The influence of photon angular momentum on ultrafast spin dynamics in Nickel

TL;DR

This study investigates how photon angular momentum influences ultrafast spin dynamics in Nickel, finding that laser photon helicity does not directly affect demagnetization, suggesting phonons or impurities as angular momentum sources.

Contribution

The paper provides experimental evidence that photon angular momentum does not directly impact ultrafast demagnetization in Nickel, challenging previous microscopic models.

Findings

Demagnetization time is unaffected by pump helicity

Electron-phonon equilibration time remains unchanged

Photon angular momentum transfer is not the primary demagnetization mechanism

Abstract

The role of photon angular momentum in laser-induced demagnetization of Nickel thin films is investigated by means of pump-probe time-resolved magneto-optical Kerr effect in the polar geometry.
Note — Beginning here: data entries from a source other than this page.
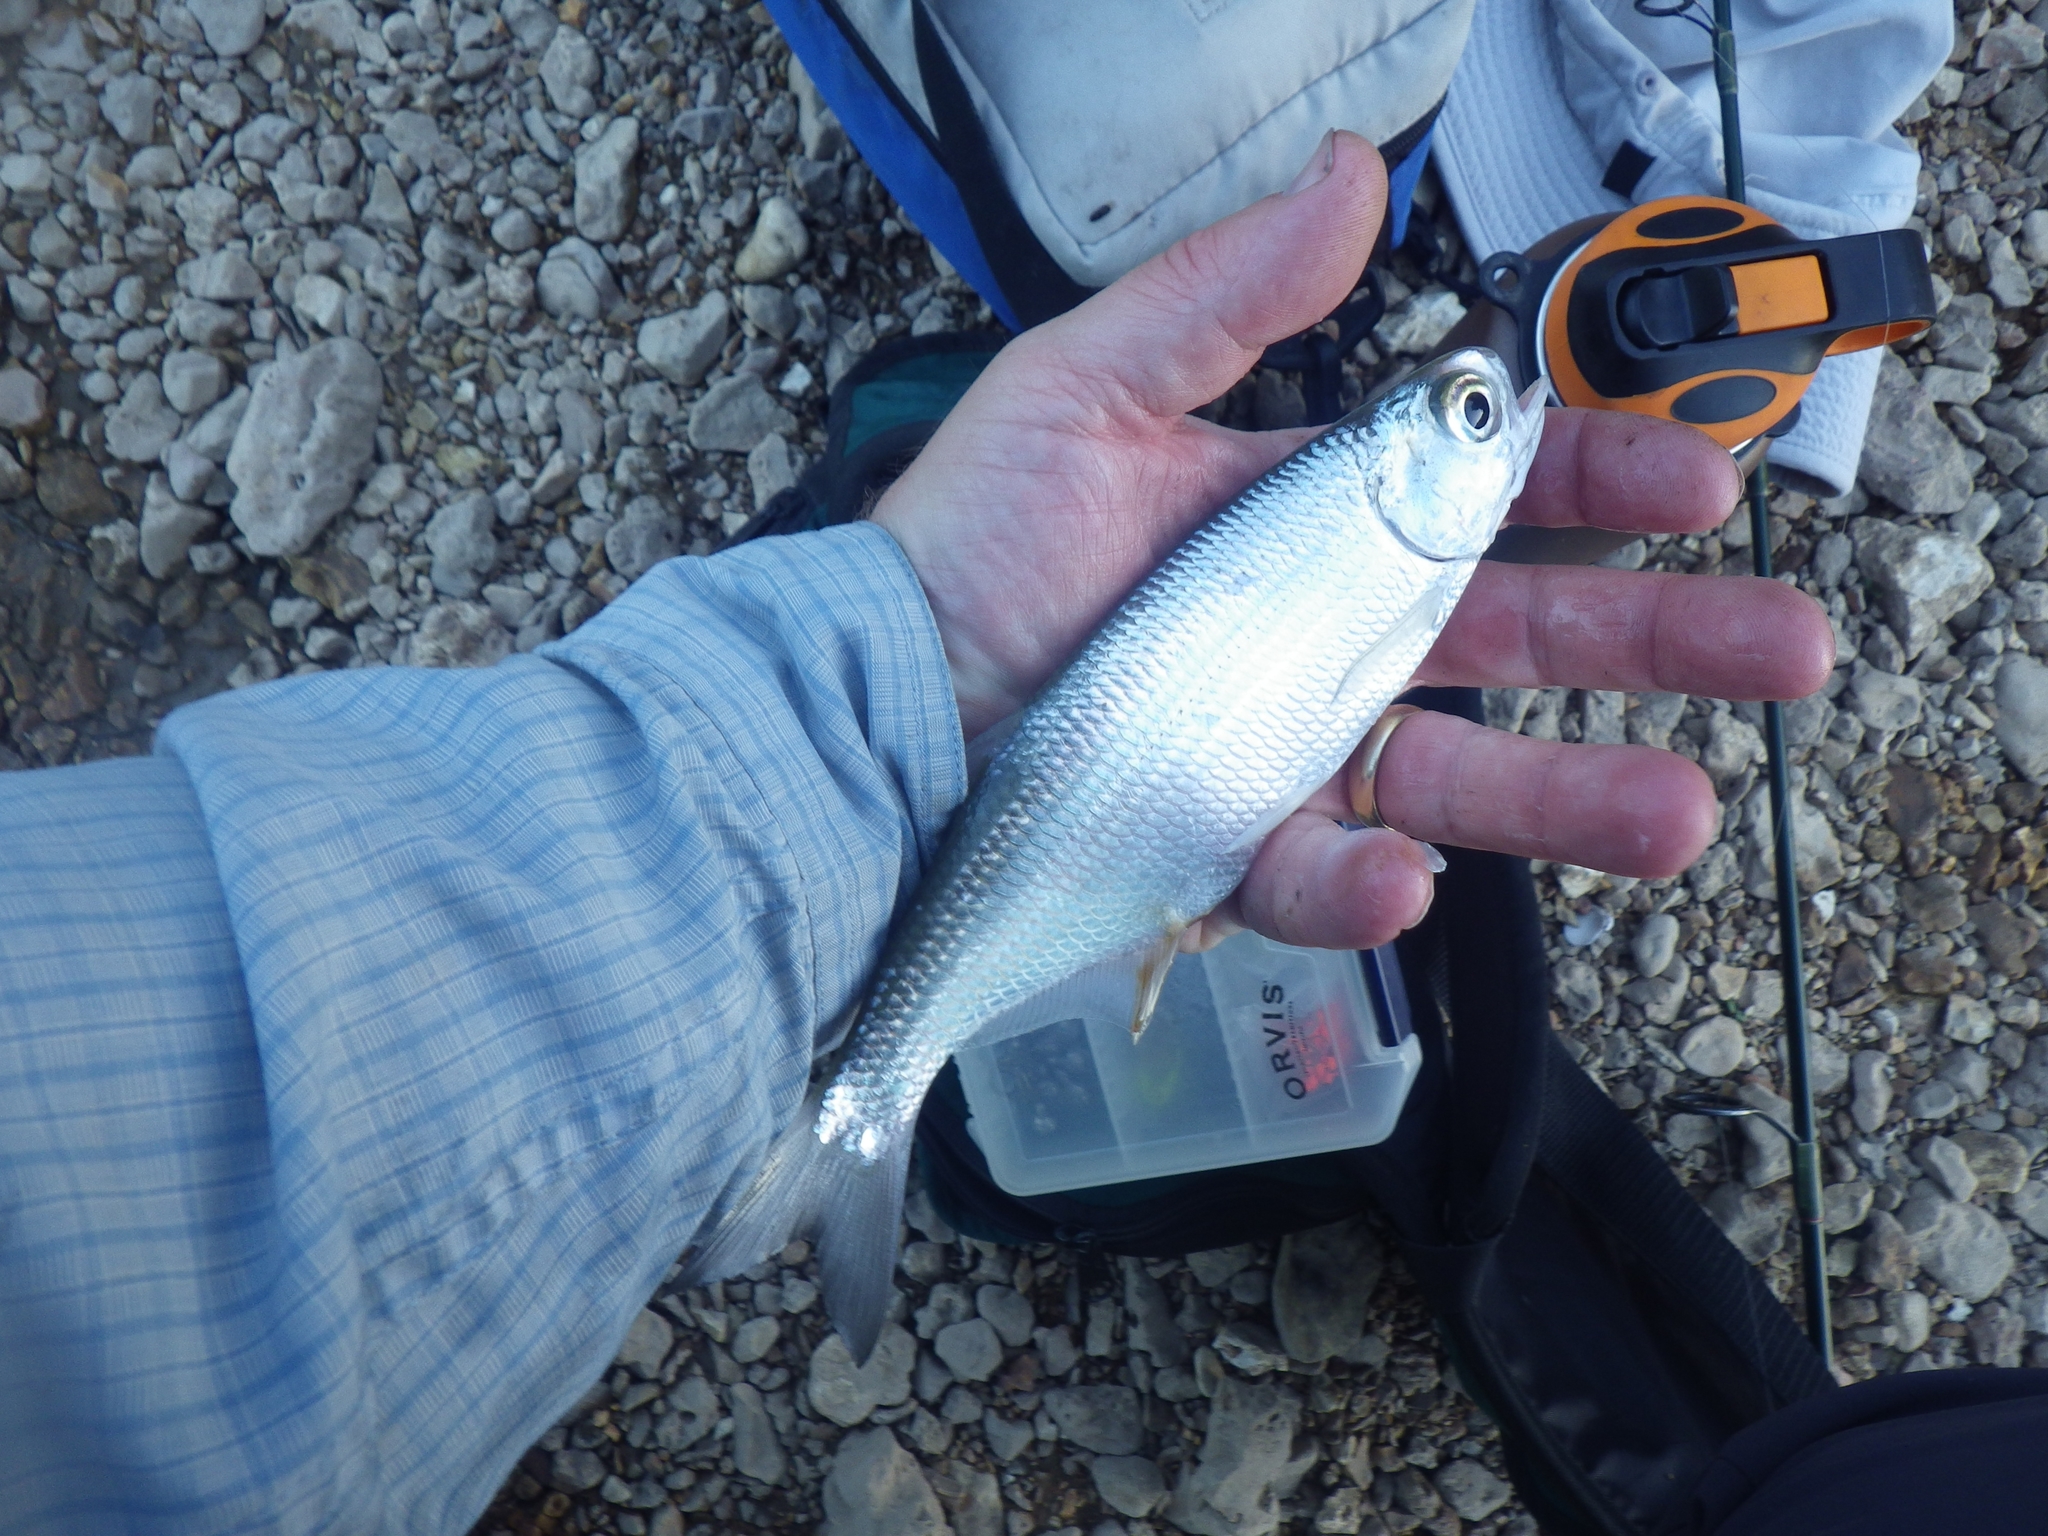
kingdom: Animalia
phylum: Chordata
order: Osteoglossiformes
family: Hiodontidae
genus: Hiodon
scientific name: Hiodon tergisus
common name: Mooneye
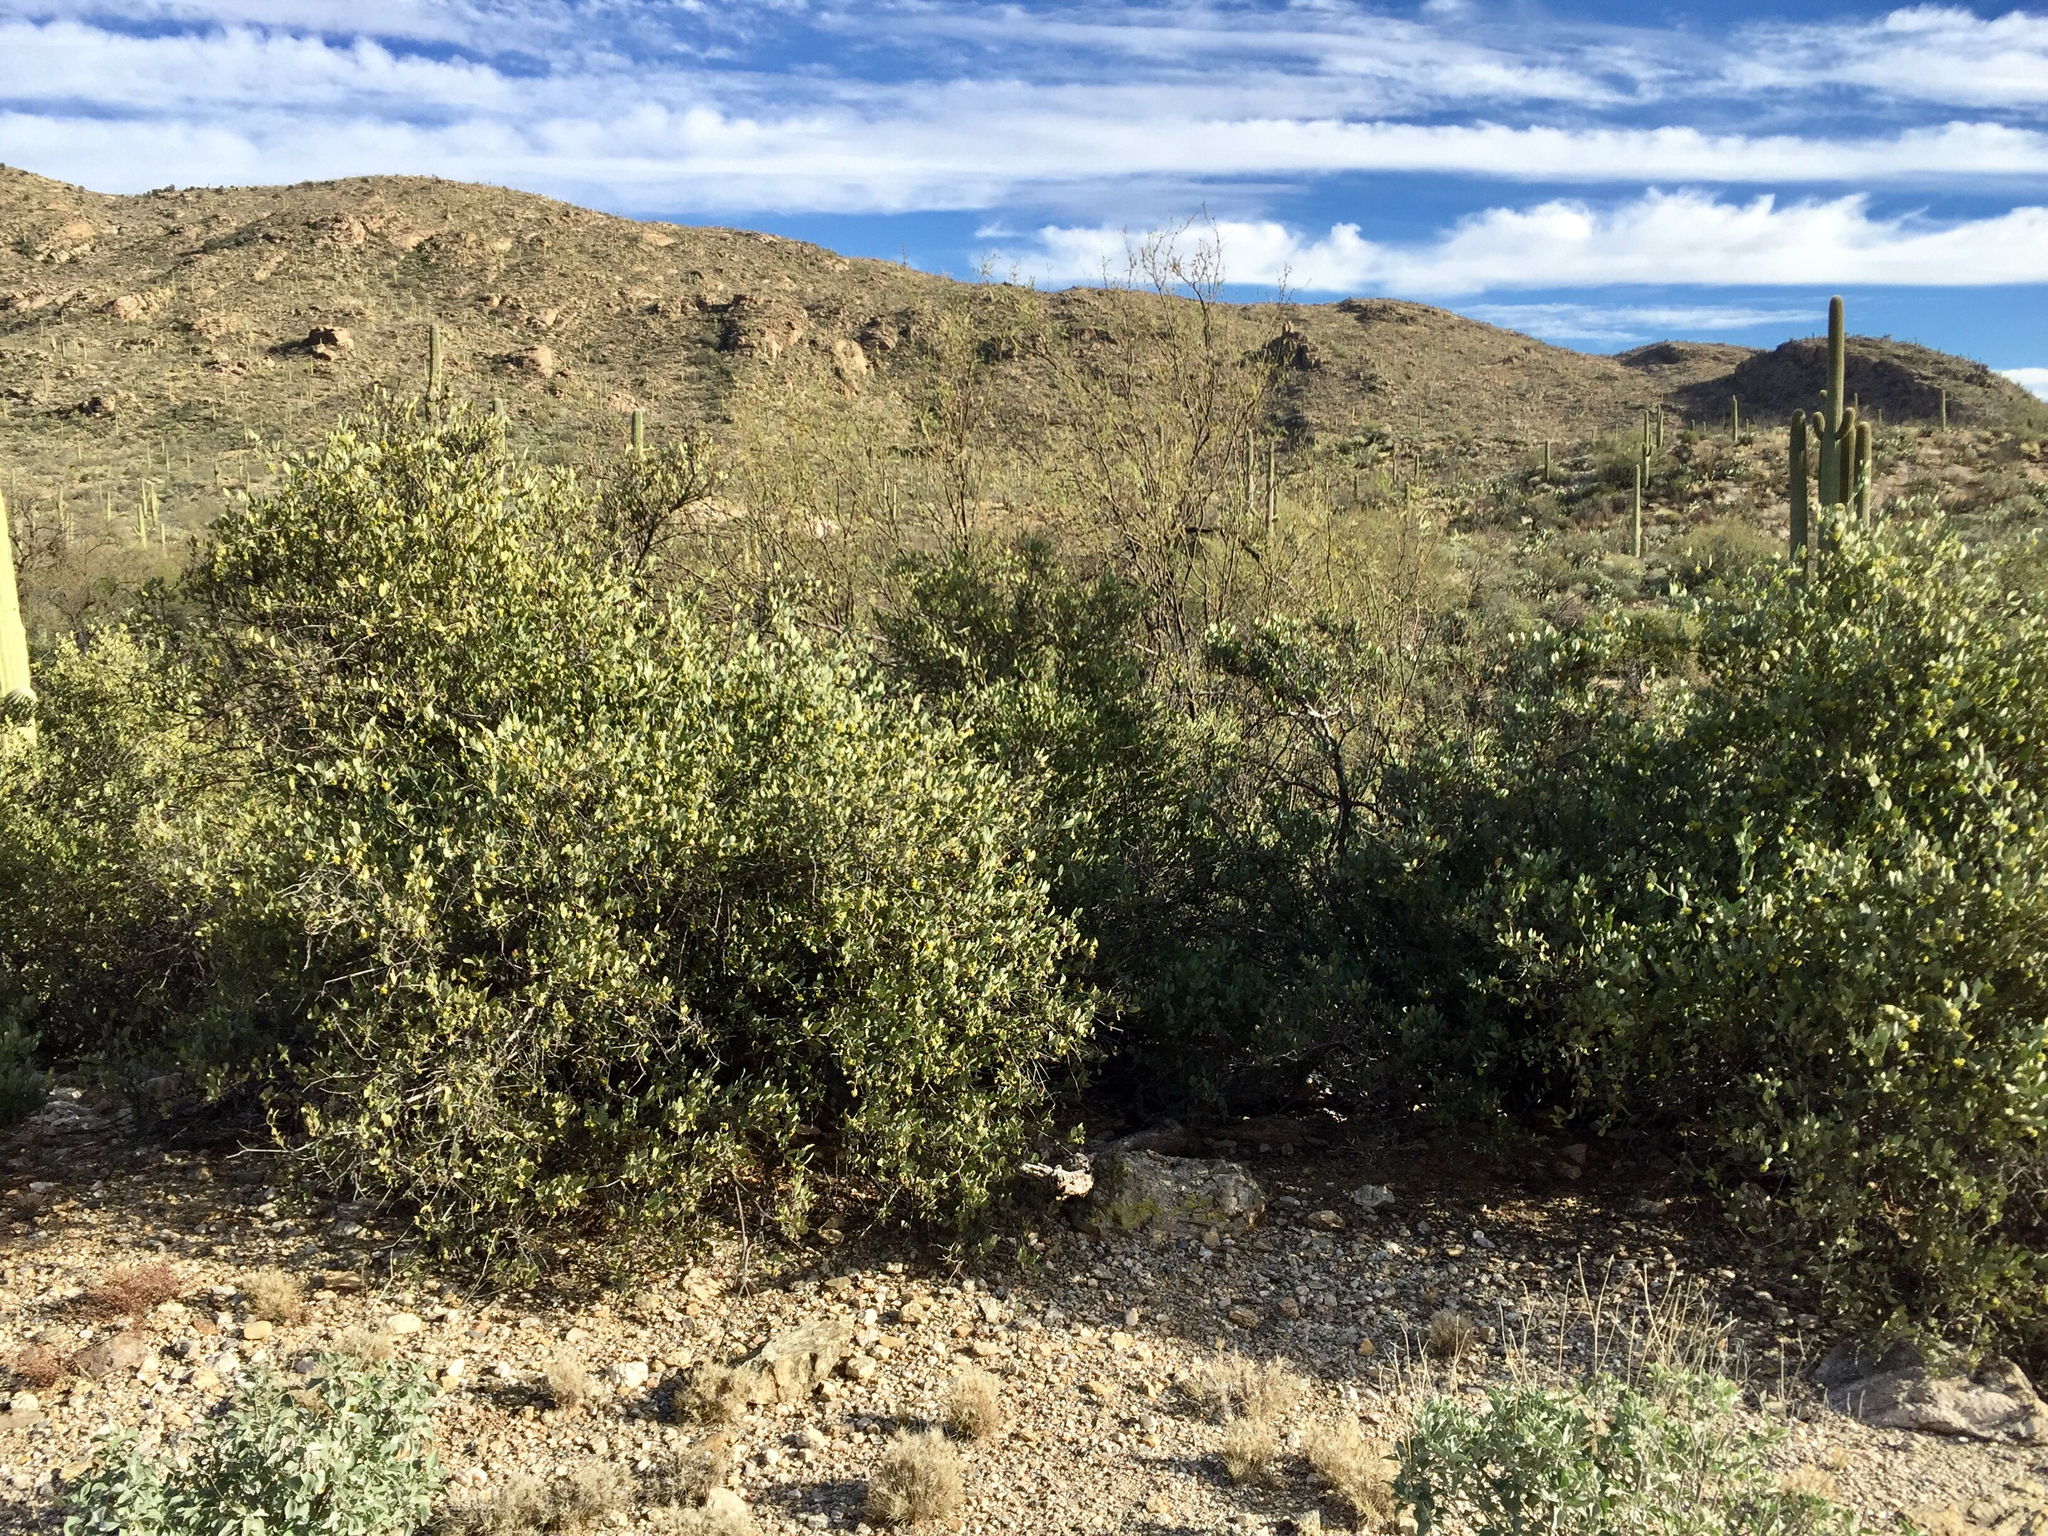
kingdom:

The recorded data display a strong dependency on pump helicity during pump-probe temporal overlap, which is shown to be of non-magnetic origin. By accurately fitting the demagnetization curves we also show that demagnetization time and electron-phonon equilibration time are not affected by pump-helicity. Thereby our results do not support direct transfer of angular momentum between photons and spins to be relevant for the demagnetization process. This suggests, in agreement with the microscopic model that we recently presented, that the source of angular momentum could be phonons or impurities rather than laser photons as required in the microscopic model proposed by Zhang and Huebner.